-- Start --

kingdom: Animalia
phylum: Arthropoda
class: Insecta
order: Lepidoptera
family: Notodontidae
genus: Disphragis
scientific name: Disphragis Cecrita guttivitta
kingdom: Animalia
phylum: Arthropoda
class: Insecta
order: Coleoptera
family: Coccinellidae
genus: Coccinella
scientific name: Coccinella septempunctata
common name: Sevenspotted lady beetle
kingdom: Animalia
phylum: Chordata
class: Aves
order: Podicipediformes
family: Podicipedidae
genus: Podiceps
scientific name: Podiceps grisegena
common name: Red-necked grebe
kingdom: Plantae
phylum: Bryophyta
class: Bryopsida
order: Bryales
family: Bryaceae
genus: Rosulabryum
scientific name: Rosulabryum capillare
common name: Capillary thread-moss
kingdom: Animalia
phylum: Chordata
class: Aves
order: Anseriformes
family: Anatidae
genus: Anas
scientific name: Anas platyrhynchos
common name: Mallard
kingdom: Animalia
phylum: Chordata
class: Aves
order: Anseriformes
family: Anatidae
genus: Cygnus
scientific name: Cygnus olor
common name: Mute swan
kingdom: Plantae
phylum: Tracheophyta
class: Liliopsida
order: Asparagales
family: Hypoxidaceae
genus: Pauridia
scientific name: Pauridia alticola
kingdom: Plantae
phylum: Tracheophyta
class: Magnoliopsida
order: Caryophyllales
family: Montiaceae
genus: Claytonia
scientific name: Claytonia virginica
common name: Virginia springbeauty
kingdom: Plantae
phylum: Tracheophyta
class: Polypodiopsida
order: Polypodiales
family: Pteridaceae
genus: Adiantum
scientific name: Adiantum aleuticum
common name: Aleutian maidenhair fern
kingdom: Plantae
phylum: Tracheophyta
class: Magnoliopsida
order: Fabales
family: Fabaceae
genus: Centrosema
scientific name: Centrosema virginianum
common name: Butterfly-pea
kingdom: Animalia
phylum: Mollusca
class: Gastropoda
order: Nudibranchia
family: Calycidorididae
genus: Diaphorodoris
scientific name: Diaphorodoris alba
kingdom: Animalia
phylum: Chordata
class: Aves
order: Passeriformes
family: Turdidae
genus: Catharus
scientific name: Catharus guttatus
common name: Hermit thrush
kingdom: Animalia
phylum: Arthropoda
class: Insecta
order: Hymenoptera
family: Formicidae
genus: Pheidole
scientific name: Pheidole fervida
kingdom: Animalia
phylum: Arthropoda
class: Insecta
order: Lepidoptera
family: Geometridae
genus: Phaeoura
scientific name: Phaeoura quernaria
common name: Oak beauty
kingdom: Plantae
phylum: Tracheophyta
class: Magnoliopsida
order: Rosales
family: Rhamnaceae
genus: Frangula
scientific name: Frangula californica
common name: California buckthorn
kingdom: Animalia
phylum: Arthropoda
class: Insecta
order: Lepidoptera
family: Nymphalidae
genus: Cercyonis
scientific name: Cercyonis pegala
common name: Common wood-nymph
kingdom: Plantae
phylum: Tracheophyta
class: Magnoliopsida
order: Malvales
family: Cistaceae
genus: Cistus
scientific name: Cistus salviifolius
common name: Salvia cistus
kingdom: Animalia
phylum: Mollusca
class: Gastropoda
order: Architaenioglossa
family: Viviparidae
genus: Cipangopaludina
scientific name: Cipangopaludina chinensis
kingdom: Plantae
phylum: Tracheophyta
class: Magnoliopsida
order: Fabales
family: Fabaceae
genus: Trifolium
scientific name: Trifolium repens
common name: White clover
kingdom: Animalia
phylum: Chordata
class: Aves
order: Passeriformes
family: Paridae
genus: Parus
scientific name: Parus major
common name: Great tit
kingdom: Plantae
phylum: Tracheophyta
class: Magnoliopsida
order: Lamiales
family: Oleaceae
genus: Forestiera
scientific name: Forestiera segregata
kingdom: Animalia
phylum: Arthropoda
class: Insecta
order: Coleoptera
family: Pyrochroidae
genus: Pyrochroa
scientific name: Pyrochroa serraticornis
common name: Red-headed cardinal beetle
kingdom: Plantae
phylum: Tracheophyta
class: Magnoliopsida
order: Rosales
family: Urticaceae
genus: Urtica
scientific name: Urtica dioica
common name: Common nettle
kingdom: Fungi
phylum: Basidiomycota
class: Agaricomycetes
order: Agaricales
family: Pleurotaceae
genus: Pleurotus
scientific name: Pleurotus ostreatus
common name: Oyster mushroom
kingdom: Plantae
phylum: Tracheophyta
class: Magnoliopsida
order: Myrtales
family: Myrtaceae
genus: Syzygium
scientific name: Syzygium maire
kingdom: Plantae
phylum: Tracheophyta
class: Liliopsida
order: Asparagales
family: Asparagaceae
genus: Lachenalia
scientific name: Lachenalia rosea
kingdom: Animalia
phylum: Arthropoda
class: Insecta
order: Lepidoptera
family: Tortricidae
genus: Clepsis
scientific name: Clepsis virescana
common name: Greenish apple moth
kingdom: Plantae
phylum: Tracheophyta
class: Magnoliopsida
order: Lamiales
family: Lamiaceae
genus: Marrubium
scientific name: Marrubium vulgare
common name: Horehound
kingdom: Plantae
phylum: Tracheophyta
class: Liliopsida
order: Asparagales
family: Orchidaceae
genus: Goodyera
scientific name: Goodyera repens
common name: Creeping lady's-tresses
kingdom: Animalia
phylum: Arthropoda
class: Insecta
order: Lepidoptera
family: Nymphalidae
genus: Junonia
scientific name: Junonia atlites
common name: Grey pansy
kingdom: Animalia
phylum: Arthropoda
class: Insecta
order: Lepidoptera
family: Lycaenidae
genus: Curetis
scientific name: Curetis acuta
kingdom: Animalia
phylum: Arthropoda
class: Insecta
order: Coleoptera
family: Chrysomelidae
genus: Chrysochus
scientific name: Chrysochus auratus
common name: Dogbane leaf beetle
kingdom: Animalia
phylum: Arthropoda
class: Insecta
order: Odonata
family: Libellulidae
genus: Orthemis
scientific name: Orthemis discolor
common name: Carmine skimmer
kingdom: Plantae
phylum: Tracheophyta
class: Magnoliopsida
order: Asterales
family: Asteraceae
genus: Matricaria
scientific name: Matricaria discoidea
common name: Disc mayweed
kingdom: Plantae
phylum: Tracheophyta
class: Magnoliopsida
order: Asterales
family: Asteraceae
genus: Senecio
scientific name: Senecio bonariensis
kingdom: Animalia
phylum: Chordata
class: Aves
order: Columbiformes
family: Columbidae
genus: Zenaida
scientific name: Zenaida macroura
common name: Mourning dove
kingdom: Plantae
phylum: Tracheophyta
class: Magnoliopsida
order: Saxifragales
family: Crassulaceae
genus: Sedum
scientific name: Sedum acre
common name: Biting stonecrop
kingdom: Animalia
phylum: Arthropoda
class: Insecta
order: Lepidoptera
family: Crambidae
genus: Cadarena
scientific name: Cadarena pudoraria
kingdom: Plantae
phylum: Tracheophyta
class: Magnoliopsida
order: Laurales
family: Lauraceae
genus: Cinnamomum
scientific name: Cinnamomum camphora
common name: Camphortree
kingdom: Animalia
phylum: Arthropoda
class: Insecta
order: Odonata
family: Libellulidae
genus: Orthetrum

-- End --

_Short problem_: Convert the lines above into a Markdown table with the columns "n" and "Line," numbering each row and leaving out any blank lines.

_Solution to this task_:
| n | Line |
|---|---|
| 1 | kingdom: Animalia |
| 2 | phylum: Arthropoda |
| 3 | class: Insecta |
| 4 | order: Lepidoptera |
| 5 | family: Notodontidae |
| 6 | genus: Disphragis |
| 7 | scientific name: Disphragis Cecrita guttivitta |
| 8 | kingdom: Animalia |
| 9 | phylum: Arthropoda |
| 10 | class: Insecta |
| 11 | order: Coleoptera |
| 12 | family: Coccinellidae |
| 13 | genus: Coccinella |
| 14 | scientific name: Coccinella septempunctata |
| 15 | common name: Sevenspotted lady beetle |
| 16 | kingdom: Animalia |
| 17 | phylum: Chordata |
| 18 | class: Aves |
| 19 | order: Podicipediformes |
| 20 | family: Podicipedidae |
| 21 | genus: Podiceps |
| 22 | scientific name: Podiceps grisegena |
| 23 | common name: Red-necked grebe |
| 24 | kingdom: Plantae |
| 25 | phylum: Bryophyta |
| 26 | class: Bryopsida |
| 27 | order: Bryales |
| 28 | family: Bryaceae |
| 29 | genus: Rosulabryum |
| 30 | scientific name: Rosulabryum capillare |
| 31 | common name: Capillary thread-moss |
| 32 | kingdom: Animalia |
| 33 | phylum: Chordata |
| 34 | class: Aves |
| 35 | order: Anseriformes |
| 36 | family: Anatidae |
| 37 | genus: Anas |
| 38 | scientific name: Anas platyrhynchos |
| 39 | common name: Mallard |
| 40 | kingdom: Animalia |
| 41 | phylum: Chordata |
| 42 | class: Aves |
| 43 | order: Anseriformes |
| 44 | family: Anatidae |
| 45 | genus: Cygnus |
| 46 | scientific name: Cygnus olor |
| 47 | common name: Mute swan |
| 48 | kingdom: Plantae |
| 49 | phylum: Tracheophyta |
| 50 | class: Liliopsida |
| 51 | order: Asparagales |
| 52 | family: Hypoxidaceae |
| 53 | genus: Pauridia |
| 54 | scientific name: Pauridia alticola |
| 55 | kingdom: Plantae |
| 56 | phylum: Tracheophyta |
| 57 | class: Magnoliopsida |
| 58 | order: Caryophyllales |
| 59 | family: Montiaceae |
| 60 | genus: Claytonia |
| 61 | scientific name: Claytonia virginica |
| 62 | common name: Virginia springbeauty |
| 63 | kingdom: Plantae |
| 64 | phylum: Tracheophyta |
| 65 | class: Polypodiopsida |
| 66 | order: Polypodiales |
| 67 | family: Pteridaceae |
| 68 | genus: Adiantum |
| 69 | scientific name: Adiantum aleuticum |
| 70 | common name: Aleutian maidenhair fern |
| 71 | kingdom: Plantae |
| 72 | phylum: Tracheophyta |
| 73 | class: Magnoliopsida |
| 74 | order: Fabales |
| 75 | family: Fabaceae |
| 76 | genus: Centrosema |
| 77 | scientific name: Centrosema virginianum |
| 78 | common name: Butterfly-pea |
| 79 | kingdom: Animalia |
| 80 | phylum: Mollusca |
| 81 | class: Gastropoda |
| 82 | order: Nudibranchia |
| 83 | family: Calycidorididae |
| 84 | genus: Diaphorodoris |
| 85 | scientific name: Diaphorodoris alba |
| 86 | kingdom: Animalia |
| 87 | phylum: Chordata |
| 88 | class: Aves |
| 89 | order: Passeriformes |
| 90 | family: Turdidae |
| 91 | genus: Catharus |
| 92 | scientific name: Catharus guttatus |
| 93 | common name: Hermit thrush |
| 94 | kingdom: Animalia |
| 95 | phylum: Arthropoda |
| 96 | class: Insecta |
| 97 | order: Hymenoptera |
| 98 | family: Formicidae |
| 99 | genus: Pheidole |
| 100 | scientific name: Pheidole fervida |
| 101 | kingdom: Animalia |
| 102 | phylum: Arthropoda |
| 103 | class: Insecta |
| 104 | order: Lepidoptera |
| 105 | family: Geometridae |
| 106 | genus: Phaeoura |
| 107 | scientific name: Phaeoura quernaria |
| 108 | common name: Oak beauty |
| 109 | kingdom: Plantae |
| 110 | phylum: Tracheophyta |
| 111 | class: Magnoliopsida |
| 112 | order: Rosales |
| 113 | family: Rhamnaceae |
| 114 | genus: Frangula |
| 115 | scientific name: Frangula californica |
| 116 | common name: California buckthorn |
| 117 | kingdom: Animalia |
| 118 | phylum: Arthropoda |
| 119 | class: Insecta |
| 120 | order: Lepidoptera |
| 121 | family: Nymphalidae |
| 122 | genus: Cercyonis |
| 123 | scientific name: Cercyonis pegala |
| 124 | common name: Common wood-nymph |
| 125 | kingdom: Plantae |
| 126 | phylum: Tracheophyta |
| 127 | class: Magnoliopsida |
| 128 | order: Malvales |
| 129 | family: Cistaceae |
| 130 | genus: Cistus |
| 131 | scientific name: Cistus salviifolius |
| 132 | common name: Salvia cistus |
| 133 | kingdom: Animalia |
| 134 | phylum: Mollusca |
| 135 | class: Gastropoda |
| 136 | order: Architaenioglossa |
| 137 | family: Viviparidae |
| 138 | genus: Cipangopaludina |
| 139 | scientific name: Cipangopaludina chinensis |
| 140 | kingdom: Plantae |
| 141 | phylum: Tracheophyta |
| 142 | class: Magnoliopsida |
| 143 | order: Fabales |
| 144 | family: Fabaceae |
| 145 | genus: Trifolium |
| 146 | scientific name: Trifolium repens |
| 147 | common name: White clover |
| 148 | kingdom: Animalia |
| 149 | phylum: Chordata |
| 150 | class: Aves |
| 151 | order: Passeriformes |
| 152 | family: Paridae |
| 153 | genus: Parus |
| 154 | scientific name: Parus major |
| 155 | common name: Great tit |
| 156 | kingdom: Plantae |
| 157 | phylum: Tracheophyta |
| 158 | class: Magnoliopsida |
| 159 | order: Lamiales |
| 160 | family: Oleaceae |
| 161 | genus: Forestiera |
| 162 | scientific name: Forestiera segregata |
| 163 | kingdom: Animalia |
| 164 | phylum: Arthropoda |
| 165 | class: Insecta |
| 166 | order: Coleoptera |
| 167 | family: Pyrochroidae |
| 168 | genus: Pyrochroa |
| 169 | scientific name: Pyrochroa serraticornis |
| 170 | common name: Red-headed cardinal beetle |
| 171 | kingdom: Plantae |
| 172 | phylum: Tracheophyta |
| 173 | class: Magnoliopsida |
| 174 | order: Rosales |
| 175 | family: Urticaceae |
| 176 | genus: Urtica |
| 177 | scientific name: Urtica dioica |
| 178 | common name: Common nettle |
| 179 | kingdom: Fungi |
| 180 | phylum: Basidiomycota |
| 181 | class: Agaricomycetes |
| 182 | order: Agaricales |
| 183 | family: Pleurotaceae |
| 184 | genus: Pleurotus |
| 185 | scientific name: Pleurotus ostreatus |
| 186 | common name: Oyster mushroom |
| 187 | kingdom: Plantae |
| 188 | phylum: Tracheophyta |
| 189 | class: Magnoliopsida |
| 190 | order: Myrtales |
| 191 | family: Myrtaceae |
| 192 | genus: Syzygium |
| 193 | scientific name: Syzygium maire |
| 194 | kingdom: Plantae |
| 195 | phylum: Tracheophyta |
| 196 | class: Liliopsida |
| 197 | order: Asparagales |
| 198 | family: Asparagaceae |
| 199 | genus: Lachenalia |
| 200 | scientific name: Lachenalia rosea |
| 201 | kingdom: Animalia |
| 202 | phylum: Arthropoda |
| 203 | class: Insecta |
| 204 | order: Lepidoptera |
| 205 | family: Tortricidae |
| 206 | genus: Clepsis |
| 207 | scientific name: Clepsis virescana |
| 208 | common name: Greenish apple moth |
| 209 | kingdom: Plantae |
| 210 | phylum: Tracheophyta |
| 211 | class: Magnoliopsida |
| 212 | order: Lamiales |
| 213 | family: Lamiaceae |
| 214 | genus: Marrubium |
| 215 | scientific name: Marrubium vulgare |
| 216 | common name: Horehound |
| 217 | kingdom: Plantae |
| 218 | phylum: Tracheophyta |
| 219 | class: Liliopsida |
| 220 | order: Asparagales |
| 221 | family: Orchidaceae |
| 222 | genus: Goodyera |
| 223 | scientific name: Goodyera repens |
| 224 | common name: Creeping lady's-tresses |
| 225 | kingdom: Animalia |
| 226 | phylum: Arthropoda |
| 227 | class: Insecta |
| 228 | order: Lepidoptera |
| 229 | family: Nymphalidae |
| 230 | genus: Junonia |
| 231 | scientific name: Junonia atlites |
| 232 | common name: Grey pansy |
| 233 | kingdom: Animalia |
| 234 | phylum: Arthropoda |
| 235 | class: Insecta |
| 236 | order: Lepidoptera |
| 237 | family: Lycaenidae |
| 238 | genus: Curetis |
| 239 | scientific name: Curetis acuta |
| 240 | kingdom: Animalia |
| 241 | phylum: Arthropoda |
| 242 | class: Insecta |
| 243 | order: Coleoptera |
| 244 | family: Chrysomelidae |
| 245 | genus: Chrysochus |
| 246 | scientific name: Chrysochus auratus |
| 247 | common name: Dogbane leaf beetle |
| 248 | kingdom: Animalia |
| 249 | phylum: Arthropoda |
| 250 | class: Insecta |
| 251 | order: Odonata |
| 252 | family: Libellulidae |
| 253 | genus: Orthemis |
| 254 | scientific name: Orthemis discolor |
| 255 | common name: Carmine skimmer |
| 256 | kingdom: Plantae |
| 257 | phylum: Tracheophyta |
| 258 | class: Magnoliopsida |
| 259 | order: Asterales |
| 260 | family: Asteraceae |
| 261 | genus: Matricaria |
| 262 | scientific name: Matricaria discoidea |
| 263 | common name: Disc mayweed |
| 264 | kingdom: Plantae |
| 265 | phylum: Tracheophyta |
| 266 | class: Magnoliopsida |
| 267 | order: Asterales |
| 268 | family: Asteraceae |
| 269 | genus: Senecio |
| 270 | scientific name: Senecio bonariensis |
| 271 | kingdom: Animalia |
| 272 | phylum: Chordata |
| 273 | class: Aves |
| 274 | order: Columbiformes |
| 275 | family: Columbidae |
| 276 | genus: Zenaida |
| 277 | scientific name: Zenaida macroura |
| 278 | common name: Mourning dove |
| 279 | kingdom: Plantae |
| 280 | phylum: Tracheophyta |
| 281 | class: Magnoliopsida |
| 282 | order: Saxifragales |
| 283 | family: Crassulaceae |
| 284 | genus: Sedum |
| 285 | scientific name: Sedum acre |
| 286 | common name: Biting stonecrop |
| 287 | kingdom: Animalia |
| 288 | phylum: Arthropoda |
| 289 | class: Insecta |
| 290 | order: Lepidoptera |
| 291 | family: Crambidae |
| 292 | genus: Cadarena |
| 293 | scientific name: Cadarena pudoraria |
| 294 | kingdom: Plantae |
| 295 | phylum: Tracheophyta |
| 296 | class: Magnoliopsida |
| 297 | order: Laurales |
| 298 | family: Lauraceae |
| 299 | genus: Cinnamomum |
| 300 | scientific name: Cinnamomum camphora |
| 301 | common name: Camphortree |
| 302 | kingdom: Animalia |
| 303 | phylum: Arthropoda |
| 304 | class: Insecta |
| 305 | order: Odonata |
| 306 | family: Libellulidae |
| 307 | genus: Orthetrum |